Bükülmemiş ve düz bir uzay –zamanda, gezegenler ve yıldızlar düz çizgilerde ilerlerdi. Dev bir yıldızın etrafında, uzay-zaman geometrisi eğimli bir hal alarak, çevresindeki gezegenlerin düz yörüngelerini yıldız boyunca büker.
“Uzay zaman yüzeyinde, zamanın yönü daima eğilme gösterir. Kanıt olarak kara deliğe yaklaştığımızda, zaman yavaşlar. Zaman makinesi modeli bükülmüş uzay-zaman eğrisi kullanarak, zamanı bir düz bir çizgide değil çember boyunca büker. Bu çember bizi zamanda geriye götürür, “diyor Tippett.

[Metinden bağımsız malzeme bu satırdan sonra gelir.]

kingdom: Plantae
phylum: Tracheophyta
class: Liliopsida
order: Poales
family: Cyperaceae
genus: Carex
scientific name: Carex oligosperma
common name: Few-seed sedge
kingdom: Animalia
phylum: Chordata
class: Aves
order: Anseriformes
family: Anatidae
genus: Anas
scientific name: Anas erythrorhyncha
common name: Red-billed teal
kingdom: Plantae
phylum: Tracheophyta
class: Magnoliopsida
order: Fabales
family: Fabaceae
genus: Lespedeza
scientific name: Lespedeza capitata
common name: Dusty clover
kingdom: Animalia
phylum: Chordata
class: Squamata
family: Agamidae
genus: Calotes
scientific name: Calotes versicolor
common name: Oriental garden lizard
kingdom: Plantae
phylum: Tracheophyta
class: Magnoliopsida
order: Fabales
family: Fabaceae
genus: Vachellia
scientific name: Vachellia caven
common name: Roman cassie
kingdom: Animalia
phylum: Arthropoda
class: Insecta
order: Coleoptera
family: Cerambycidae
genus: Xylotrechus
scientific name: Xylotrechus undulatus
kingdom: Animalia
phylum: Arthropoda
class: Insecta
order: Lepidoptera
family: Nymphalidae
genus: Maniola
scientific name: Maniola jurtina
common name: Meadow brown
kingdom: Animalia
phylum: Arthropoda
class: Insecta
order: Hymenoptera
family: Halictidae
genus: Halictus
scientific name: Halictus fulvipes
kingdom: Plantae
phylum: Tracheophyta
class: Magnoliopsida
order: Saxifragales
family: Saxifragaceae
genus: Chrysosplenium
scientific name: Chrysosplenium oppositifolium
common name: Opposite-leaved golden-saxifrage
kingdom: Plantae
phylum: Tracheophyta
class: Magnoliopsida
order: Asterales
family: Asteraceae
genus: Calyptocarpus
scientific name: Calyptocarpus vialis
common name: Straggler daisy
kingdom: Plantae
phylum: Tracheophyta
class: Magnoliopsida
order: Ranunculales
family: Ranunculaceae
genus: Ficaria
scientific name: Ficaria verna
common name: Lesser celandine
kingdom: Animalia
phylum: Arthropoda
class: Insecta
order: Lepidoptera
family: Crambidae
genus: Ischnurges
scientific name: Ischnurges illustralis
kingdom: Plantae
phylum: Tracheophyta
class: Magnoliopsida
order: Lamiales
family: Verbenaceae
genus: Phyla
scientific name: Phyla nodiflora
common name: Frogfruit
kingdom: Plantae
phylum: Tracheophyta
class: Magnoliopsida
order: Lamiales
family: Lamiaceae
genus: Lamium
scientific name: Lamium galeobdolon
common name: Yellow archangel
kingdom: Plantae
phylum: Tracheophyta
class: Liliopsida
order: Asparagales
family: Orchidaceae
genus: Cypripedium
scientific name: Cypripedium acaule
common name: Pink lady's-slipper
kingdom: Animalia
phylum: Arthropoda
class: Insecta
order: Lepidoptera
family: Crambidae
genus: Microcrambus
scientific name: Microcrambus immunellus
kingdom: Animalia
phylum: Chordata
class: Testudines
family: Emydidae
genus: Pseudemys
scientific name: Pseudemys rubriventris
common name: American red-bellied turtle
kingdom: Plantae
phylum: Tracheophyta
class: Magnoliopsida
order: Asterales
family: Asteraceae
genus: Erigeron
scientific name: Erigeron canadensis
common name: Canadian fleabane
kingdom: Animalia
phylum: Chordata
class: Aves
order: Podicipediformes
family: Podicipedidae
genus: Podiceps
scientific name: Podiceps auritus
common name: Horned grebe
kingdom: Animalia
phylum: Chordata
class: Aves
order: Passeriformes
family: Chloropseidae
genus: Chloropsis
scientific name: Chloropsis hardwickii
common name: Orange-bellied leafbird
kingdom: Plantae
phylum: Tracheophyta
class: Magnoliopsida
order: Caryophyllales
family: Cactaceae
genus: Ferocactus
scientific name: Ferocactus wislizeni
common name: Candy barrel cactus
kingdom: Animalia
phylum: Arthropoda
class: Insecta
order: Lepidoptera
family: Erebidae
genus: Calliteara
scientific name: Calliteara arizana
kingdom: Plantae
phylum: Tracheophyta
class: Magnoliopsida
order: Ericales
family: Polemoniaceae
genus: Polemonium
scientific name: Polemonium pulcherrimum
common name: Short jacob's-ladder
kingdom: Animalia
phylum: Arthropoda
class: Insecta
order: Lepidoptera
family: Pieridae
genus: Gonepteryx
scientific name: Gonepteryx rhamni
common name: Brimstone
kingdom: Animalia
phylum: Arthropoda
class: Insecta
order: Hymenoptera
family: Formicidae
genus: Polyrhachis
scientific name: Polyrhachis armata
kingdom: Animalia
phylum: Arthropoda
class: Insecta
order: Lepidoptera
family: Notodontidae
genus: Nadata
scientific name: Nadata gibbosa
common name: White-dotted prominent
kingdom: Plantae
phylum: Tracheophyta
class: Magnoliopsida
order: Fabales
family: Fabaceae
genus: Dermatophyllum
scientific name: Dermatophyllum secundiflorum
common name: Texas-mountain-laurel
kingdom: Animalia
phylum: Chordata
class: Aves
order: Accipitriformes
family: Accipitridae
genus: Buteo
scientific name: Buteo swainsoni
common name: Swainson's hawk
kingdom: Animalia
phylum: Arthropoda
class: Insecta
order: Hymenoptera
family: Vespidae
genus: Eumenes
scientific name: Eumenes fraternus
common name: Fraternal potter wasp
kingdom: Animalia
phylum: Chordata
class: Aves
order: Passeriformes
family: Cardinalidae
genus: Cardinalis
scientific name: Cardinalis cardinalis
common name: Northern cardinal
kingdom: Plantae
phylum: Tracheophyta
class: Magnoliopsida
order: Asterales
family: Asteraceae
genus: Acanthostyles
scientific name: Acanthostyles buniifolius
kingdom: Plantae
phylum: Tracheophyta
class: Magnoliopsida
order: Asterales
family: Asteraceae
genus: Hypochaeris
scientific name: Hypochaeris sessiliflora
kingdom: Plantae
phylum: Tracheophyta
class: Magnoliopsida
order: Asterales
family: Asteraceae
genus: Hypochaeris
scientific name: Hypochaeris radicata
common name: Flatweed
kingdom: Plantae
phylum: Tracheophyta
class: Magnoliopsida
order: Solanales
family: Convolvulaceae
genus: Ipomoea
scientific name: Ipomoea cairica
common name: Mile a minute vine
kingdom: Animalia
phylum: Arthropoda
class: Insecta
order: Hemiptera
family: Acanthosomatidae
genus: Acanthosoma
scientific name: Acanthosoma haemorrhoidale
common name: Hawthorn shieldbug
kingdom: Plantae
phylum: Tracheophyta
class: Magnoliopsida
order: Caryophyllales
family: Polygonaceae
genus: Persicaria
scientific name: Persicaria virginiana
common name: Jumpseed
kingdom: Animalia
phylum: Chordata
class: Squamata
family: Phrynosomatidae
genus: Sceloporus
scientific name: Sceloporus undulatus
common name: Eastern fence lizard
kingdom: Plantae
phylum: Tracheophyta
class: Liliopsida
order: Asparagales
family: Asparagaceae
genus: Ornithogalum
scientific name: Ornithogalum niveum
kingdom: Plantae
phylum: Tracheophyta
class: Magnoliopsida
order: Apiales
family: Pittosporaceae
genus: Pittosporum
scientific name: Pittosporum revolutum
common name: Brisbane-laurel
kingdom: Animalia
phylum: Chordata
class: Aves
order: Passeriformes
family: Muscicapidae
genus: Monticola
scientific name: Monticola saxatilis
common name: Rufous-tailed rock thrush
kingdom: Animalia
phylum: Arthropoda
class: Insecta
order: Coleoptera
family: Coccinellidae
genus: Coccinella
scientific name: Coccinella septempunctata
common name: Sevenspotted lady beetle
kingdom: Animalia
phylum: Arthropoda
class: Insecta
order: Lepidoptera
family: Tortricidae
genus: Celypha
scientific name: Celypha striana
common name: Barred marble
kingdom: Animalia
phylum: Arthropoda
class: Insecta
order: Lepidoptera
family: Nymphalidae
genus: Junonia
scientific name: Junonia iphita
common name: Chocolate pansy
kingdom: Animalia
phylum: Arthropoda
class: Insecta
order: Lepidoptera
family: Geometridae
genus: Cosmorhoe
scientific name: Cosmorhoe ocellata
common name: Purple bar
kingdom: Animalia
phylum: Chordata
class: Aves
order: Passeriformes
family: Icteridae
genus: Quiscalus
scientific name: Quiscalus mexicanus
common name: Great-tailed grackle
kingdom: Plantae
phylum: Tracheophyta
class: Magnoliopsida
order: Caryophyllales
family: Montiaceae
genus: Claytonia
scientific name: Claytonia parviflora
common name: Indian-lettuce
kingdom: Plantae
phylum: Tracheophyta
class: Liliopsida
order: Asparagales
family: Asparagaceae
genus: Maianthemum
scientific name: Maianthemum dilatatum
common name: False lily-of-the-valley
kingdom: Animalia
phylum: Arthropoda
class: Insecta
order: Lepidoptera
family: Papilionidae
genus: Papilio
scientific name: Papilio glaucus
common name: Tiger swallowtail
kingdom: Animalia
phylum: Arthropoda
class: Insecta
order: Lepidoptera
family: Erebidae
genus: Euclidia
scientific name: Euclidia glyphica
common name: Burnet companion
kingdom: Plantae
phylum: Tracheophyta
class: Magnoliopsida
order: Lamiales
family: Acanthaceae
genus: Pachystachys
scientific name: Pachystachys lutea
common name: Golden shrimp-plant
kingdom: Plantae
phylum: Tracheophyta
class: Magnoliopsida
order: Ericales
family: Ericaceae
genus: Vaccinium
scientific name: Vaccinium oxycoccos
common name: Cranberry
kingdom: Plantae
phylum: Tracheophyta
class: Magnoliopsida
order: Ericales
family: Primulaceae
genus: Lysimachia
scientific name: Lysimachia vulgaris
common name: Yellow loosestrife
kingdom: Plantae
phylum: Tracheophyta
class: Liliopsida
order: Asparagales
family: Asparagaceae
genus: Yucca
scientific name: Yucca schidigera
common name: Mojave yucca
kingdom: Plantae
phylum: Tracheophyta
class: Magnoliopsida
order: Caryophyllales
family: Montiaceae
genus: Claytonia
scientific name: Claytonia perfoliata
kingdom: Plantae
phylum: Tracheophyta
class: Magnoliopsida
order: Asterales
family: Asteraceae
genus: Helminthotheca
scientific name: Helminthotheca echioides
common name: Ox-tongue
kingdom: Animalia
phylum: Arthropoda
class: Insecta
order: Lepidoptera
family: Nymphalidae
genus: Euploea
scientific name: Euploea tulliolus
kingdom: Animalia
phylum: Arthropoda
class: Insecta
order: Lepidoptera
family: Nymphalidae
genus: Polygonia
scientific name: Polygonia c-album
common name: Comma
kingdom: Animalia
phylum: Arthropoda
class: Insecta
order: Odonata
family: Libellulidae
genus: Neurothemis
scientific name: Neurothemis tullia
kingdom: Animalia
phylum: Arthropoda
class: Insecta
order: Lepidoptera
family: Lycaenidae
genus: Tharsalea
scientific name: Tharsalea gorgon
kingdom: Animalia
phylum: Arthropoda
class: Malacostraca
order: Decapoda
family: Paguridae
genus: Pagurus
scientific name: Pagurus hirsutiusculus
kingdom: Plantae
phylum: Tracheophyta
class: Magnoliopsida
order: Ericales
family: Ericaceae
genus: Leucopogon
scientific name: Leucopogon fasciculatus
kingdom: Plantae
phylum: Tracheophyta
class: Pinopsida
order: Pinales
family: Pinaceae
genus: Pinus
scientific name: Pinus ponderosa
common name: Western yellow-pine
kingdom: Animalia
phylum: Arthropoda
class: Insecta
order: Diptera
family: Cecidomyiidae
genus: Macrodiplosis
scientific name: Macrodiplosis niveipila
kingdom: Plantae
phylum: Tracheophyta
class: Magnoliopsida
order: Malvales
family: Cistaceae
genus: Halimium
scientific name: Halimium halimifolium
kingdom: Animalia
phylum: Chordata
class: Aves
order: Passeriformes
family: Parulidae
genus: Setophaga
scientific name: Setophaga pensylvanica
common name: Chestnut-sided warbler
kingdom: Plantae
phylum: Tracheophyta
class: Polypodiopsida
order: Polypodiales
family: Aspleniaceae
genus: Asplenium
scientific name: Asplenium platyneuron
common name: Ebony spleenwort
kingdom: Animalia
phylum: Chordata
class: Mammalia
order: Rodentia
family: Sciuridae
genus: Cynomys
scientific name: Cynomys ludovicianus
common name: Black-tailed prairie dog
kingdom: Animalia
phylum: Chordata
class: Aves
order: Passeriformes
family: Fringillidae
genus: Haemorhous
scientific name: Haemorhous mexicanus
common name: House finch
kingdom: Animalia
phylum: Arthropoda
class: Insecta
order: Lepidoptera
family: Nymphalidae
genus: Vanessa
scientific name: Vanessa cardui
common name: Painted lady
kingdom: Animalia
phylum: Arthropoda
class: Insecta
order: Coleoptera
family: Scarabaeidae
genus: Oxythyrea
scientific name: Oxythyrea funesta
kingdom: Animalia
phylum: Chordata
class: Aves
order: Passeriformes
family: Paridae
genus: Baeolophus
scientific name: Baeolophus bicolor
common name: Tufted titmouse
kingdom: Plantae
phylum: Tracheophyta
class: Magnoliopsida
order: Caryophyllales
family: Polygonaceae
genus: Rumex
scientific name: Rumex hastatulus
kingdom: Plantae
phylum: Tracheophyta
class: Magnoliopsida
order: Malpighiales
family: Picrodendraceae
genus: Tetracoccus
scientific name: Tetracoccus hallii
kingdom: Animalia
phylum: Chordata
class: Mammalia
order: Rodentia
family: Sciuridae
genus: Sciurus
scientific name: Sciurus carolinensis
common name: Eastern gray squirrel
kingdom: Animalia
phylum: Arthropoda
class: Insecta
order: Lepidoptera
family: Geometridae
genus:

Matematiksel denkleme dayalı bir zaman yolculuğu her ne kadar mümkün görünse de, Tippett’ın halen böyle bir makineyi yapabilecek birileri olduğuna dair şüpheleri var.
Her ne kadar HG Wells zaman makinesi terimini ortaya atarak, insanları zaman yolculuğu ve zaman makinesi hakkında düşüncelere sürüklese de, zaman yolculuğu için ne gibi bir makineye ihtiyaç olabileceği halen kafada soru işaretlerine neden oluyor. Matematiksel açıdan her ne kadar olası gözükse de, halen bir zaman makinesi için gerekli materyaller icat edilmiş değil. Ya da uzay-zamanı bükecek egzotik bir madde halen icat edilmedi.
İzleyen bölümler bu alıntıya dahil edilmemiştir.